> **ASSIGNMENT**
Would you pull out every line of the material that contains the string "Figure"?

** AVAILABLE DATA follows **

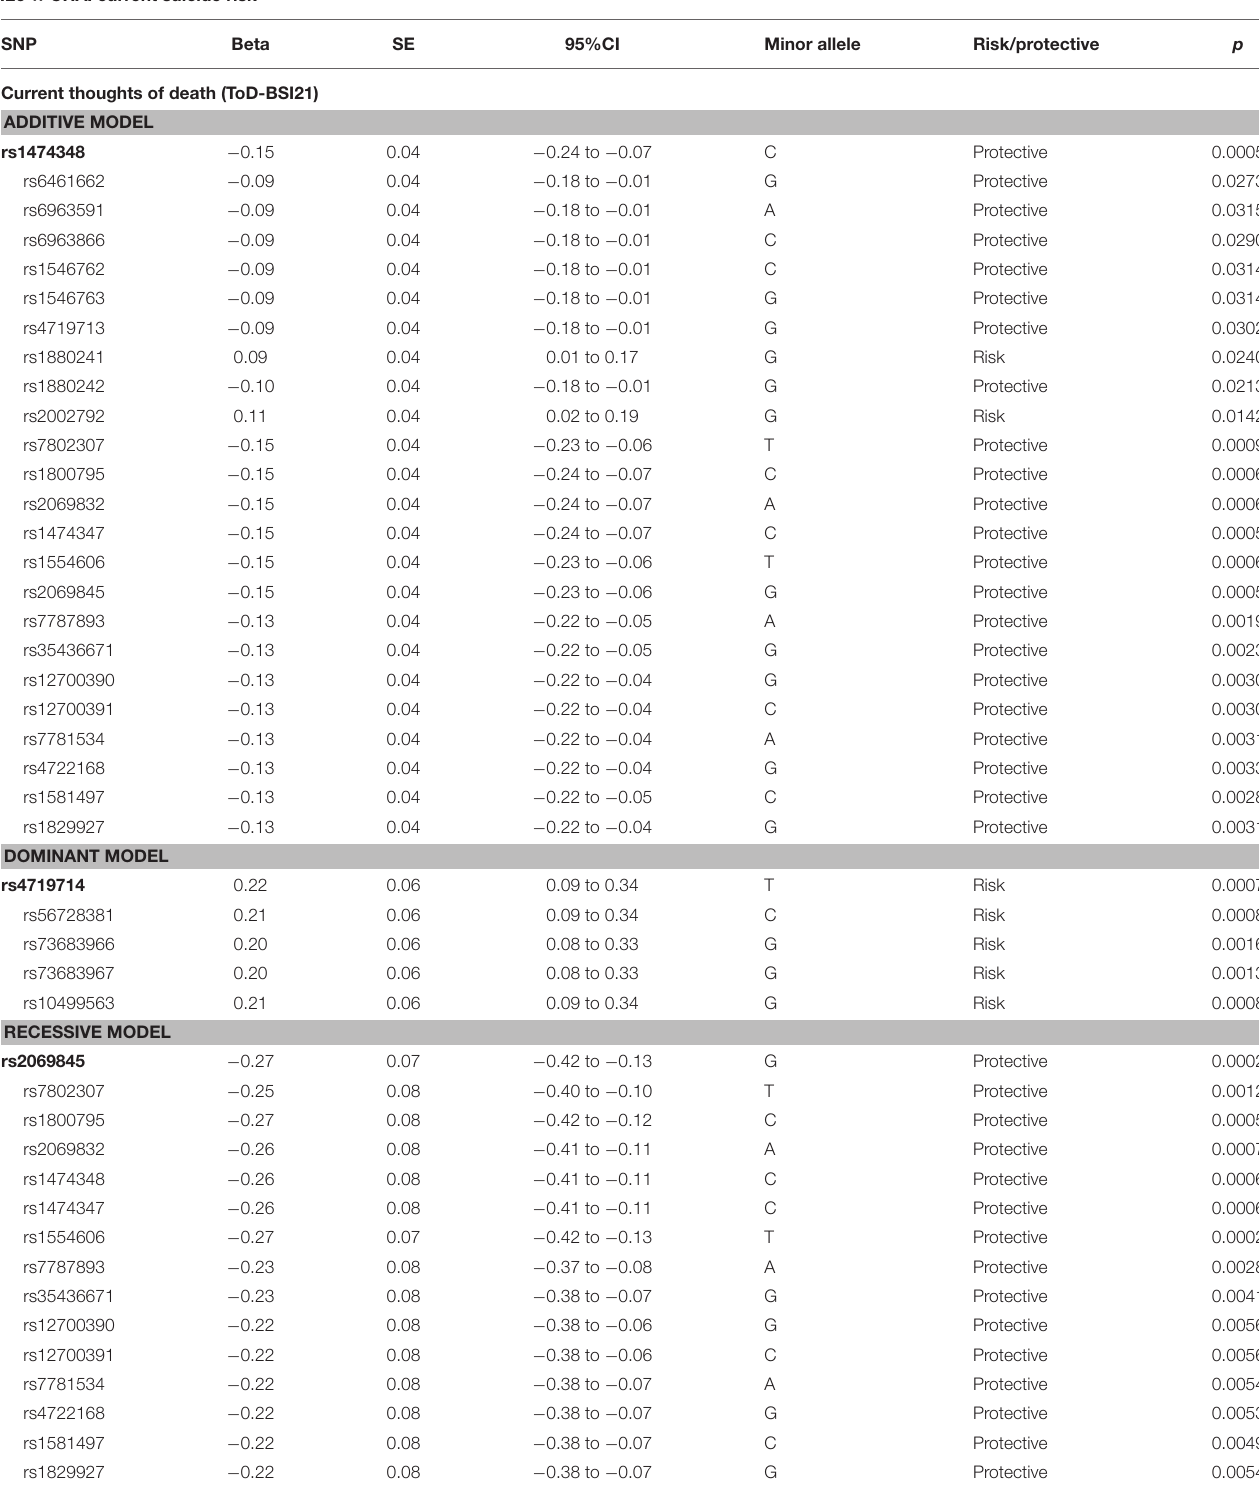
TABLE 4 | Interaction effects between IL6 variation and childhood adversities on current thoughts of death. IL6 × CHA: current suicide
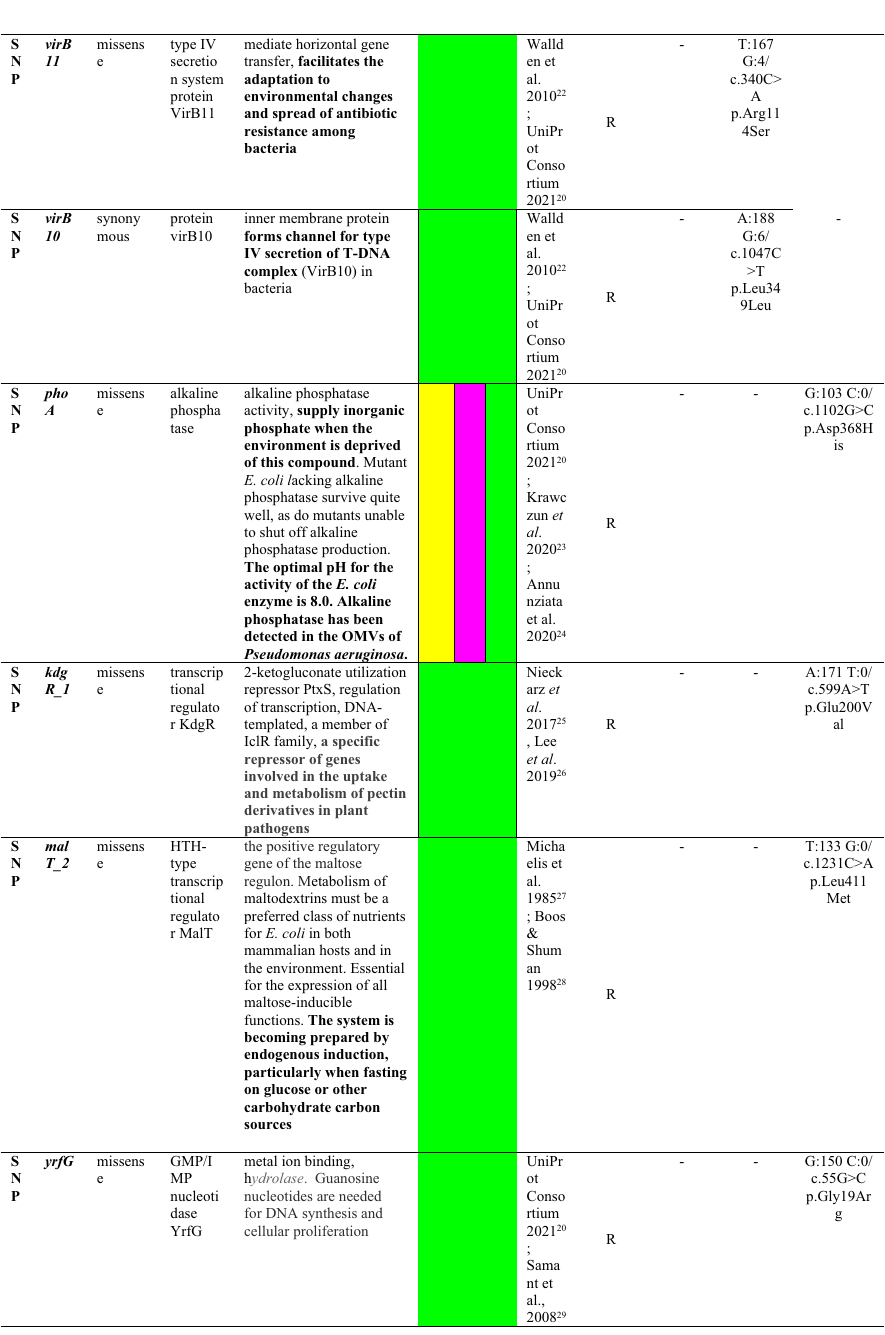
Table 2. Clinical, epidemiological and genetic characteristics of ST437 polymyxin-resistant carbapenemase- producing K. pneumoniae strains and SNP variations possibly related to specific stages of bacterial infection. Case number and respective strain in order of detection. a Rectal swab negative for carbapenem-resistant Enterobacteriaceae (CRE) on 12/15/2014. b Not discriminating mutations that identify hypothetical or undefined proteins. c Specific stages of bacterial infection in which the mutated gene could be related, according to the referral literature, as: adherence and mucosal colonization (yellow), invasion and systemic infection (pink) and resistance, survival or proliferation (green). d Same mutation is highlighted in gray color in Table cells. OMVs outer membrane vesicles, PCR-Kp polymyxin-carbapenem-resistant K.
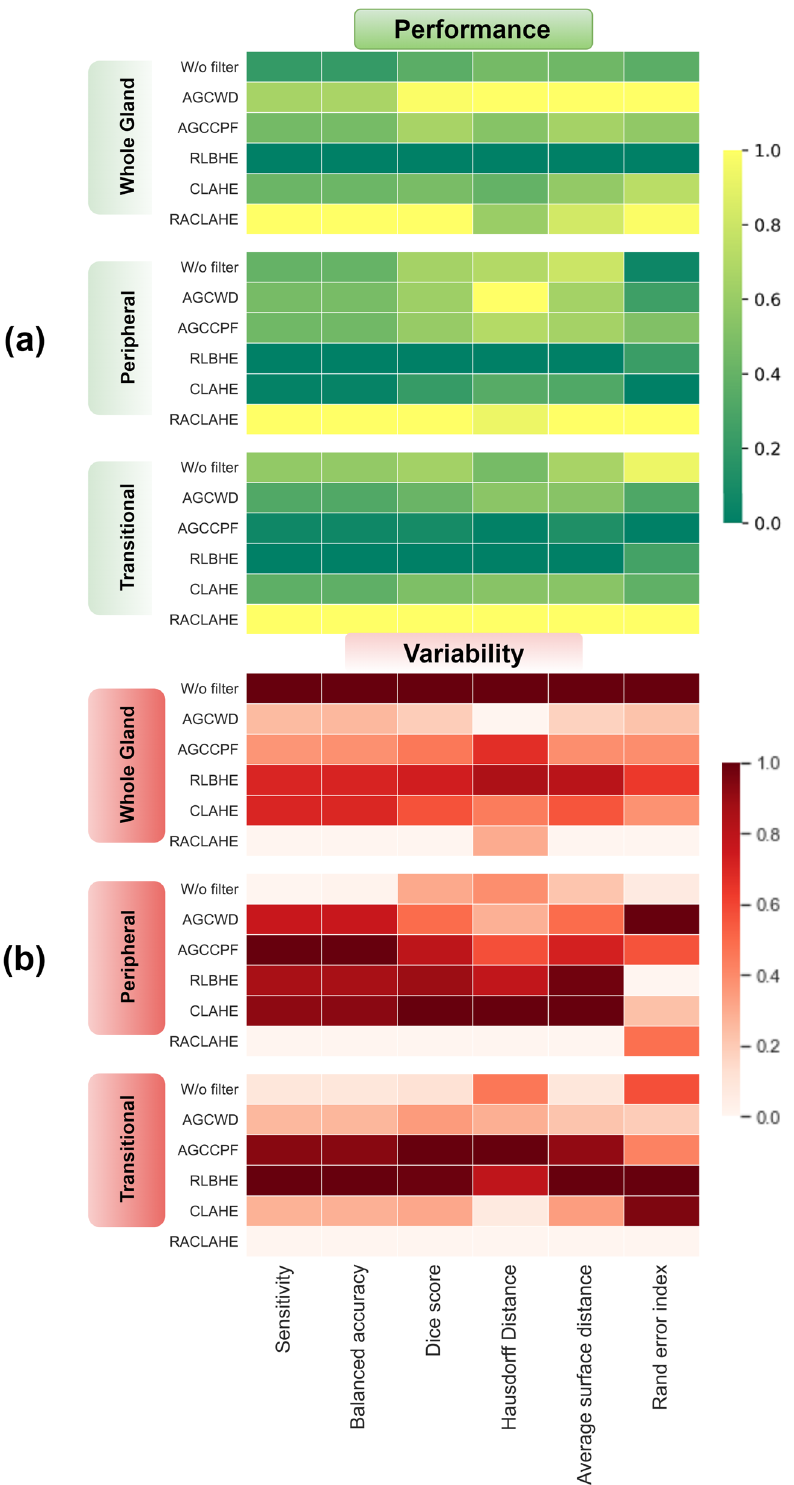
Figure 1. ( a ) Intermodel performance for each metric and histogram based preprocessing technique. The best preprocessing method for each metric is depicted in yellow and the inferior in dark greens. ( b ) Intermodel variability for each metric and the histogram based preprocessing technique. The best method for each metric is depicted in white and the inferior in dark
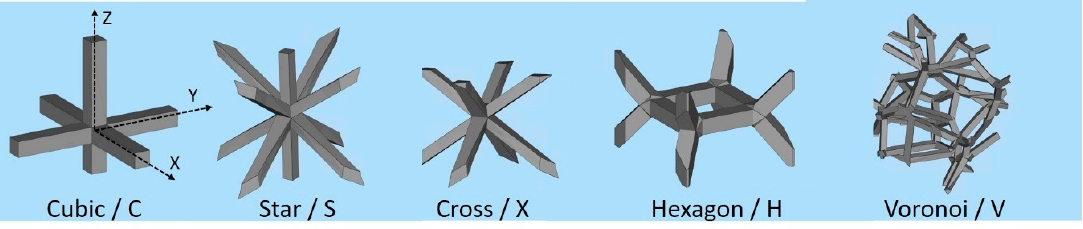
Figure 1. The five base architectures investigated.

** End of AVAILABLE DATA **

> **WRITTEN SOLUTION**
Figure 1. ( a ) Intermodel performance for each metric and histogram based preprocessing technique. The best preprocessing method for each metric is depicted in yellow and the inferior in dark greens. ( b ) Intermodel variability for each metric and the histogram based preprocessing technique. The best method for each metric is depicted in white and the inferior in dark
Figure 1. The five base architectures investigated.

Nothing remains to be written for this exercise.